Ensuite, ça peut être l’objet de plusieurs disputes. Par exemple, rien de mieux qu’un sympathique sac à puces pour donner des munitions à votre voisine qui cherche constamment des poux aux autres voisins.

Et sinon, je vais vous avouer que c’est plutôt surprenant à quel point un chien peut faire grimper la tension lors d’un souper de famille au camping.

Mais tout ça, on l’oublie assez rapidement, pour vous dire vrai.

Je vous dis qu’on l’oublie rapidement, parce que voyez-vous, même quand j’en ai plein le casque de ma journée, il suffit que je croise le regard (un peu idiot) de Billy, qui me fixe, avec sa grande langue sortie de la gueule, pour que je retrouve le sourire.

Aussi, les nuits où je passais tout droit et que je me réveillais en sursaut sur le divan, à 5h30 du matin, sont maintenant choses du passé, car chaque fois que je me risque à m’endormir sur le divan, je sais que Billy finira par me réveiller par quelques coups de sa longue langue sur mon nez. Certes, c’est un peu dégoûtant, mais croyez-moi, ça réveille!

Billy me force aussi à me promener davantage dans le quartier le jour. Presque chaque fois où je m’aventure avec lui, je finis par piquer des jasettes avec des voisins à qui je n’avais jamais encore parlé, depuis sept ans. On parle de Billy, on parle de leur chien ou du chien d’un de leurs amis, mais bon, on se parle.

Et puis, les rares fois où nos promenades ne provoquent pas une discussion avec des voisins, Billy finit par m’amener dans un recoin du quartier que je n’avais jamais exploré. Jusqu’ici, on n’a trouvé que de vieux Kleenex et de vieux emballages de croustilles, mais j’imagine qu’on finira bien par découvrir un artéfact ou, qui sait, peut-être bien un squelette d’extra-terrestre!

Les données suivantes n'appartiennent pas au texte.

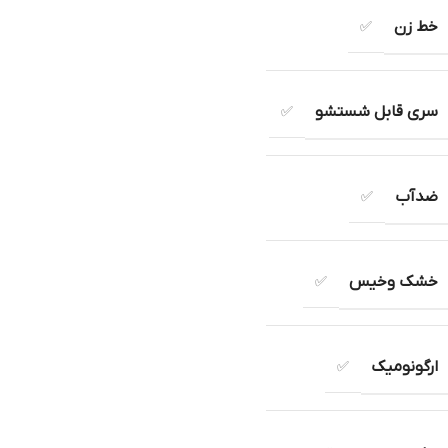
خط زن
✅
سری قابل شستشو
✅
ضدآب
✅
خشک وخیس
✅
ارگونومیک
✅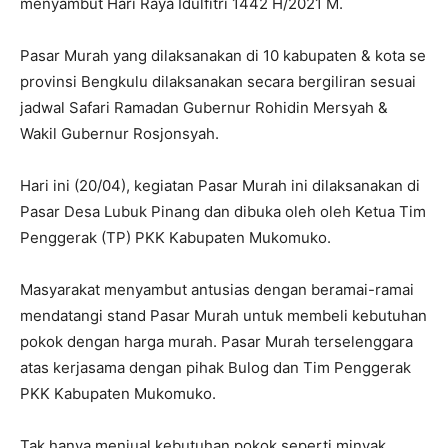
menyambut Hari Raya Idulfitri 1442 H/2021 M.
Pasar Murah yang dilaksanakan di 10 kabupaten & kota se
provinsi Bengkulu dilaksanakan secara bergiliran sesuai
jadwal Safari Ramadan Gubernur Rohidin Mersyah &
Wakil Gubernur Rosjonsyah.
Hari ini (20/04), kegiatan Pasar Murah ini dilaksanakan di
Pasar Desa Lubuk Pinang dan dibuka oleh oleh Ketua Tim
Penggerak (TP) PKK Kabupaten Mukomuko.
Masyarakat menyambut antusias dengan beramai-ramai
mendatangi stand Pasar Murah untuk membeli kebutuhan
pokok dengan harga murah. Pasar Murah terselenggara
atas kerjasama dengan pihak Bulog dan Tim Penggerak
PKK Kabupaten Mukomuko.
Tak hanya menjual kebutuhan pokok seperti minyak,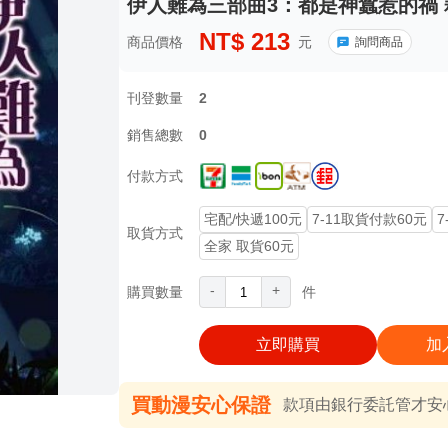
伊人難為三部曲3：都是神蠶惹的禍 
NT$
213
商品價格
元
詢問商品
刊登數量
2
銷售總數
0
付款方式
宅配/快遞100元
7-11取貨付款60元
7
取貨方式
全家 取貨60元
-
+
購買數量
件
立即購買
加
買動漫安心保證
款項由銀行委託管才安心 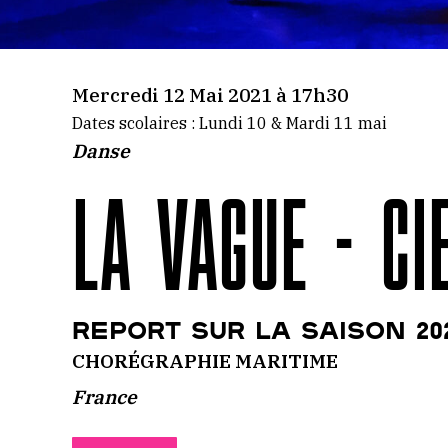
Mercredi 12 Mai 2021 à 17h30
Dates scolaires : Lundi 10 & Mardi 11 mai
Danse
LA VAGUE - C
REPORT SUR LA SAISON 202
CHORÉGRAPHIE MARITIME
France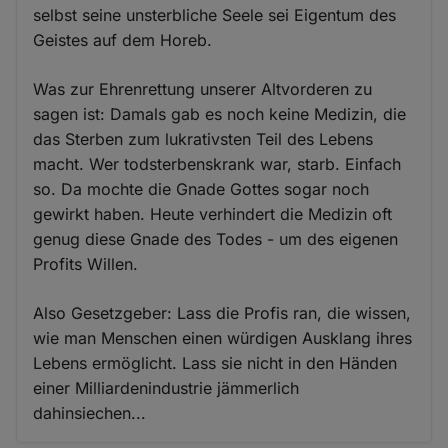
selbst seine unsterbliche Seele sei Eigentum des
Geistes auf dem Horeb.
Was zur Ehrenrettung unserer Altvorderen zu
sagen ist: Damals gab es noch keine Medizin, die
das Sterben zum lukrativsten Teil des Lebens
macht. Wer todsterbenskrank war, starb. Einfach
so. Da mochte die Gnade Gottes sogar noch
gewirkt haben. Heute verhindert die Medizin oft
genug diese Gnade des Todes - um des eigenen
Profits Willen.
Also Gesetzgeber: Lass die Profis ran, die wissen,
wie man Menschen einen würdigen Ausklang ihres
Lebens ermöglicht. Lass sie nicht in den Händen
einer Milliardenindustrie jämmerlich
dahinsiechen...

Quand j’y repense, ça ne fait que deux mois que Billy est arrivé dans notre vie. Et déjà, j’aurais de la difficulté à imaginer la maison sans lui. Et puis, quand je dois partir à l’extérieur, je me surprends parfois à me demander ce que Billy est en train de faire.

Quant à Charlot, même s’il aime bien casser du sucre sur son dos, vous devriez voir son grand sourire quand il lui file incognito une bouchée de son souper afin de quitter la table plus rapidement.

Nous, on est là à lui dire de ne pas faire ça, mais je ne suis pas mieux que lui, car chaque matin, je me fais un malin plaisir de lui filer ma dernière bouchée de toast à la confiture de bleuets. Il aime bien aussi les chips au barbecue, mais à son grand malheur, je n’en mange plus autant qu’à l’époque où je collectionnais les kilos en trop.

En vous racontant tout ça, ça m’a fait penser que pendant mes prochaines vacances, je devrais me replonger pour une dixième fois dans Buster: poèmes chiens de Pierre Demers. Chaque fois, ce recueil me touche tout droit au coeur. J’imagine qu’en le relisant, Buster sera maintenant interprété par Billy dans le film qui jouera dans ma tête. J’ai déjà hâte de voir ça!